Would you please output the records exactly as they appear below?

Extracted data Block Start

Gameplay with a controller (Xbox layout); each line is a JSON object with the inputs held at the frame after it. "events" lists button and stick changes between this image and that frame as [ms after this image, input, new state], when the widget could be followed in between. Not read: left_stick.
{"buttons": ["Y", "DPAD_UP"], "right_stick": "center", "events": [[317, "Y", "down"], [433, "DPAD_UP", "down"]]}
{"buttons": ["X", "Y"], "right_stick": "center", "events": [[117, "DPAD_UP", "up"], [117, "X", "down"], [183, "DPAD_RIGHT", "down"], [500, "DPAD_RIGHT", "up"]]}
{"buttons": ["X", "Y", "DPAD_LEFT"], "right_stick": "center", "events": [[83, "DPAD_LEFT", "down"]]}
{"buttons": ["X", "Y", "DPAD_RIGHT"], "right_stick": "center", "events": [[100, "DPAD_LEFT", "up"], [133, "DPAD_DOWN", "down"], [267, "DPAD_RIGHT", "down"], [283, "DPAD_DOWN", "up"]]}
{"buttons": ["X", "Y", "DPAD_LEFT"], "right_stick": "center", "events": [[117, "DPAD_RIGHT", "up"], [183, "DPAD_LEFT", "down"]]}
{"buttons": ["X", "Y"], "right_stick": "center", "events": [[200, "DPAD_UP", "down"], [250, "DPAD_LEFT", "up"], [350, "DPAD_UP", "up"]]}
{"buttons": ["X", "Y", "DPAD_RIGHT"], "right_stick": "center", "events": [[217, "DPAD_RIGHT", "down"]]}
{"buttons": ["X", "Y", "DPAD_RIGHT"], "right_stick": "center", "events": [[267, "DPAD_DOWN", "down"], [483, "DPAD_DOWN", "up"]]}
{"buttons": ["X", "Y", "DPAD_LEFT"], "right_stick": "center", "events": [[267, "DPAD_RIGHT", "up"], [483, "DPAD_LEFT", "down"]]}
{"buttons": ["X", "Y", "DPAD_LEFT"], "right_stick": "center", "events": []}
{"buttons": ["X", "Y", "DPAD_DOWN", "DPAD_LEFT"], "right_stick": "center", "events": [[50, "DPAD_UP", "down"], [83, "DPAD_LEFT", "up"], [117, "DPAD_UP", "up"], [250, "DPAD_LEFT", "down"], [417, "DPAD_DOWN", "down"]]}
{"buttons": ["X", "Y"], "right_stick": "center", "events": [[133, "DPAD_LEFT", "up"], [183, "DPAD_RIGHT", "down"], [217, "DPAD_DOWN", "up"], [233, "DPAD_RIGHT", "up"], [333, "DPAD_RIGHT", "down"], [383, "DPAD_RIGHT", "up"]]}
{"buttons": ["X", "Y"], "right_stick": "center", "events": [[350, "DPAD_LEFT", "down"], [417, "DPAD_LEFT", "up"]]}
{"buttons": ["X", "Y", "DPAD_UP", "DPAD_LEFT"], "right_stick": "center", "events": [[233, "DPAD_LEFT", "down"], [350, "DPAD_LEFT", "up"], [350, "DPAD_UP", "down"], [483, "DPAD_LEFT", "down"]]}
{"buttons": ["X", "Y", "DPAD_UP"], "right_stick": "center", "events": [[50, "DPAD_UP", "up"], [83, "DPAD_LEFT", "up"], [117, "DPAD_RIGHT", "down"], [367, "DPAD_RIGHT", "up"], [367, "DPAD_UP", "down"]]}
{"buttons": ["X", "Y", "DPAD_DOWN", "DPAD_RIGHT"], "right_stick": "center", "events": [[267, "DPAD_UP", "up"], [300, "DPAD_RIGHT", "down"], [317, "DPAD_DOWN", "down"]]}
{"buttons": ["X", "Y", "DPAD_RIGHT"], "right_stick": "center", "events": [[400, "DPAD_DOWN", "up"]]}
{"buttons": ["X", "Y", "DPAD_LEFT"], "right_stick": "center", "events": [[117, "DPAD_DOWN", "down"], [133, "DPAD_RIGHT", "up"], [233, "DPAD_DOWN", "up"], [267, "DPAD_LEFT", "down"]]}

Extracted data Block End

(Written response):
Gameplay with a controller (Xbox layout); each line is a JSON object with the inputs held at the frame after it. "events" lists button and stick changes between this image and that frame as [ms after this image, input, new state], when the widget could be followed in between. Not read: left_stick.
{"buttons": ["Y", "DPAD_UP"], "right_stick": "center", "events": [[317, "Y", "down"], [433, "DPAD_UP", "down"]]}
{"buttons": ["X", "Y"], "right_stick": "center", "events": [[117, "DPAD_UP", "up"], [117, "X", "down"], [183, "DPAD_RIGHT", "down"], [500, "DPAD_RIGHT", "up"]]}
{"buttons": ["X", "Y", "DPAD_LEFT"], "right_stick": "center", "events": [[83, "DPAD_LEFT", "down"]]}
{"buttons": ["X", "Y", "DPAD_RIGHT"], "right_stick": "center", "events": [[100, "DPAD_LEFT", "up"], [133, "DPAD_DOWN", "down"], [267, "DPAD_RIGHT", "down"], [283, "DPAD_DOWN", "up"]]}
{"buttons": ["X", "Y", "DPAD_LEFT"], "right_stick": "center", "events": [[117, "DPAD_RIGHT", "up"], [183, "DPAD_LEFT", "down"]]}
{"buttons": ["X", "Y"], "right_stick": "center", "events": [[200, "DPAD_UP", "down"], [250, "DPAD_LEFT", "up"], [350, "DPAD_UP", "up"]]}
{"buttons": ["X", "Y", "DPAD_RIGHT"], "right_stick": "center", "events": [[217, "DPAD_RIGHT", "down"]]}
{"buttons": ["X", "Y", "DPAD_RIGHT"], "right_stick": "center", "events": [[267, "DPAD_DOWN", "down"], [483, "DPAD_DOWN", "up"]]}
{"buttons": ["X", "Y", "DPAD_LEFT"], "right_stick": "center", "events": [[267, "DPAD_RIGHT", "up"], [483, "DPAD_LEFT", "down"]]}
{"buttons": ["X", "Y", "DPAD_LEFT"], "right_stick": "center", "events": []}
{"buttons": ["X", "Y", "DPAD_DOWN", "DPAD_LEFT"], "right_stick": "center", "events": [[50, "DPAD_UP", "down"], [83, "DPAD_LEFT", "up"], [117, "DPAD_UP", "up"], [250, "DPAD_LEFT", "down"], [417, "DPAD_DOWN", "down"]]}
{"buttons": ["X", "Y"], "right_stick": "center", "events": [[133, "DPAD_LEFT", "up"], [183, "DPAD_RIGHT", "down"], [217, "DPAD_DOWN", "up"], [233, "DPAD_RIGHT", "up"], [333, "DPAD_RIGHT", "down"], [383, "DPAD_RIGHT", "up"]]}
{"buttons": ["X", "Y"], "right_stick": "center", "events": [[350, "DPAD_LEFT", "down"], [417, "DPAD_LEFT", "up"]]}
{"buttons": ["X", "Y", "DPAD_UP", "DPAD_LEFT"], "right_stick": "center", "events": [[233, "DPAD_LEFT", "down"], [350, "DPAD_LEFT", "up"], [350, "DPAD_UP", "down"], [483, "DPAD_LEFT", "down"]]}
{"buttons": ["X", "Y", "DPAD_UP"], "right_stick": "center", "events": [[50, "DPAD_UP", "up"], [83, "DPAD_LEFT", "up"], [117, "DPAD_RIGHT", "down"], [367, "DPAD_RIGHT", "up"], [367, "DPAD_UP", "down"]]}
{"buttons": ["X", "Y", "DPAD_DOWN", "DPAD_RIGHT"], "right_stick": "center", "events": [[267, "DPAD_UP", "up"], [300, "DPAD_RIGHT", "down"], [317, "DPAD_DOWN", "down"]]}
{"buttons": ["X", "Y", "DPAD_RIGHT"], "right_stick": "center", "events": [[400, "DPAD_DOWN", "up"]]}
{"buttons": ["X", "Y", "DPAD_LEFT"], "right_stick": "center", "events": [[117, "DPAD_DOWN", "down"], [133, "DPAD_RIGHT", "up"], [233, "DPAD_DOWN", "up"], [267, "DPAD_LEFT", "down"]]}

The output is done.